Write out again, exactly, the lines below starting at the one with "Від перевиконання Чернігівською митнице" and ending at the one with "1к. квартира в Туле".

--- START ---

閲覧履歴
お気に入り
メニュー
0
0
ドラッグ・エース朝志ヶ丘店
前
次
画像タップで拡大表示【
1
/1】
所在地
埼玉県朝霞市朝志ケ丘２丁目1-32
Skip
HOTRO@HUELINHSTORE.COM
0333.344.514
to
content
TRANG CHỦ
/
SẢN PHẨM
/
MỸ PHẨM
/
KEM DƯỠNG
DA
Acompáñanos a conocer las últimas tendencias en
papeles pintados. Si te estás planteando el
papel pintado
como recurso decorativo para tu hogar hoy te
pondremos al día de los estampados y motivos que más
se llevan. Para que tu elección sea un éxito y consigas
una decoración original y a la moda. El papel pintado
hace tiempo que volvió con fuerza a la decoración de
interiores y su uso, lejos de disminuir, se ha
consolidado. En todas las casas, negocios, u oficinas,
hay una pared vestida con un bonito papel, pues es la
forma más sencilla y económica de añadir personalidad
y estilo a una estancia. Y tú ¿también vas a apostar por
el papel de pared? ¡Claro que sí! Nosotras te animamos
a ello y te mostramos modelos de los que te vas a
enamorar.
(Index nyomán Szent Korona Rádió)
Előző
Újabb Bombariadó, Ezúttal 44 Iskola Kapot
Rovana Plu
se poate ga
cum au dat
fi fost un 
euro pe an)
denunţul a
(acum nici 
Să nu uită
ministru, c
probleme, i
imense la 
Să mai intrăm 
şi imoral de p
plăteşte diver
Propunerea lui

--- END ---
--- START ---

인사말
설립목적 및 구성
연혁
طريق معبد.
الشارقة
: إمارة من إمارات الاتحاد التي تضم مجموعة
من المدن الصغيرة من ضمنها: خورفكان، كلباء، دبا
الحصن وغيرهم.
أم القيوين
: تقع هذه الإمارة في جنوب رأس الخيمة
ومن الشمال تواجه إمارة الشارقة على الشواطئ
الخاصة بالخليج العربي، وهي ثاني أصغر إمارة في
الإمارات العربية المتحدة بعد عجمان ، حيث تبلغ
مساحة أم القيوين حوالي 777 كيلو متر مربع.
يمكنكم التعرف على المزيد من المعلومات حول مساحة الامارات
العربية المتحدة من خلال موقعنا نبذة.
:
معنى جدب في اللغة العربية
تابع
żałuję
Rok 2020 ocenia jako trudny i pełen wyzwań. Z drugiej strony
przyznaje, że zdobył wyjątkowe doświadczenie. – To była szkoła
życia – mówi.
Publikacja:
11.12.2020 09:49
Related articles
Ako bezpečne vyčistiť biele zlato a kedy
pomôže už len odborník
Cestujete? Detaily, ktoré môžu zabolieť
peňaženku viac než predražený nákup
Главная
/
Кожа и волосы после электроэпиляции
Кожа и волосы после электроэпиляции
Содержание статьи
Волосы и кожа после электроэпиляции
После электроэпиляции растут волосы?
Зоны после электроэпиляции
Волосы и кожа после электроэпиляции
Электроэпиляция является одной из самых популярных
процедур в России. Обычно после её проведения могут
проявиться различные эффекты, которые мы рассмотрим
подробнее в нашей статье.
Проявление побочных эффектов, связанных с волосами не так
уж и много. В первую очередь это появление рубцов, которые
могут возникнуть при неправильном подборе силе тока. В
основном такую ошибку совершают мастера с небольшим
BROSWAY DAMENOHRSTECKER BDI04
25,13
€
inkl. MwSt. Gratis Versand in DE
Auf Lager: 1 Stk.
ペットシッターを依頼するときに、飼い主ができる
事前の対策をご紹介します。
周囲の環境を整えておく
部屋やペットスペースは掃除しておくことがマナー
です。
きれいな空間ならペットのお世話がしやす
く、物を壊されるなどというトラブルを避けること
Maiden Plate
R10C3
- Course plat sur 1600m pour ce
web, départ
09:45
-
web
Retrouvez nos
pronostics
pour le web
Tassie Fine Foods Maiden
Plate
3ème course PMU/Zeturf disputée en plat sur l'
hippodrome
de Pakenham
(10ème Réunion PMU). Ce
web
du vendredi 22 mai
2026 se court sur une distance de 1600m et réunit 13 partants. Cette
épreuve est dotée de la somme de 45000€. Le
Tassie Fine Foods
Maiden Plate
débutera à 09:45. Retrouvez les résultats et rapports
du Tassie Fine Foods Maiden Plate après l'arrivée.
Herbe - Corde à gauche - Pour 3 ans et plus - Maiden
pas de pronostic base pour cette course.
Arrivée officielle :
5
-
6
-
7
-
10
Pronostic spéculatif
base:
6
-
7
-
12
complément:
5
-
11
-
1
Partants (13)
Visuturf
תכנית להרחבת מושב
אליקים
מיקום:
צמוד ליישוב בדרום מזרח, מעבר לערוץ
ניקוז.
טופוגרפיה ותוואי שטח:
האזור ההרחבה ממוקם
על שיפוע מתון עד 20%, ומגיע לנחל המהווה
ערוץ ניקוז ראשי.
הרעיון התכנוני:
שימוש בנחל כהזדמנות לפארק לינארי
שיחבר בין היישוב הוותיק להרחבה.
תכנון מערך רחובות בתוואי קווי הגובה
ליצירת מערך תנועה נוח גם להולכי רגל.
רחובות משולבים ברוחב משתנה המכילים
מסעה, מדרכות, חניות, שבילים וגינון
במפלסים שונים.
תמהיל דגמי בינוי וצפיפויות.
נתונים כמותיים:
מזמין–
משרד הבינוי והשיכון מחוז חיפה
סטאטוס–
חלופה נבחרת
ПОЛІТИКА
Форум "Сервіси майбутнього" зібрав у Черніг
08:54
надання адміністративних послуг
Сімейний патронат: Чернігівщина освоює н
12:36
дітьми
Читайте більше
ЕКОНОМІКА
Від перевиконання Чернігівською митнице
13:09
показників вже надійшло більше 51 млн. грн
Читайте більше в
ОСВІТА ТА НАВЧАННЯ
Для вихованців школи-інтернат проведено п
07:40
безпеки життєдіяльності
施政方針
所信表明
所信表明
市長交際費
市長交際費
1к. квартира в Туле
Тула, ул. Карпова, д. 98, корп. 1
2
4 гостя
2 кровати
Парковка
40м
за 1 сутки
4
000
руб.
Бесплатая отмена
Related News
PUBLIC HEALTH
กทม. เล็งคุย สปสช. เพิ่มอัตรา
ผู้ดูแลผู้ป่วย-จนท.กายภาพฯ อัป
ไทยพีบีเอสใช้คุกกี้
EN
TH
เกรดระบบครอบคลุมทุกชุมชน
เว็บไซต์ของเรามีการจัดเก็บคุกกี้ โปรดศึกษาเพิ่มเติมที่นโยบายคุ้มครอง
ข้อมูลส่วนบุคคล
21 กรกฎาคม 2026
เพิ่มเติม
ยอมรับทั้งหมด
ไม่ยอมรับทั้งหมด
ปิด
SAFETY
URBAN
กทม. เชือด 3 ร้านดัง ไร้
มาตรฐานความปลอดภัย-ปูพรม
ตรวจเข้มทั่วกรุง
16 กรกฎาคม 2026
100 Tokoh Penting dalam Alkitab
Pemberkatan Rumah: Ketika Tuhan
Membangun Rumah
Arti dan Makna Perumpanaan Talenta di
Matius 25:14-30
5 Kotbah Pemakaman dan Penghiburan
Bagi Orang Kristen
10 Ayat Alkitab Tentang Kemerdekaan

--- END ---

(Result of this exercise)
Від перевиконання Чернігівською митнице
13:09
показників вже надійшло більше 51 млн. грн
Читайте більше в
ОСВІТА ТА НАВЧАННЯ
Для вихованців школи-інтернат проведено п
07:40
безпеки життєдіяльності
施政方針
所信表明
所信表明
市長交際費
市長交際費
1к. квартира в Туле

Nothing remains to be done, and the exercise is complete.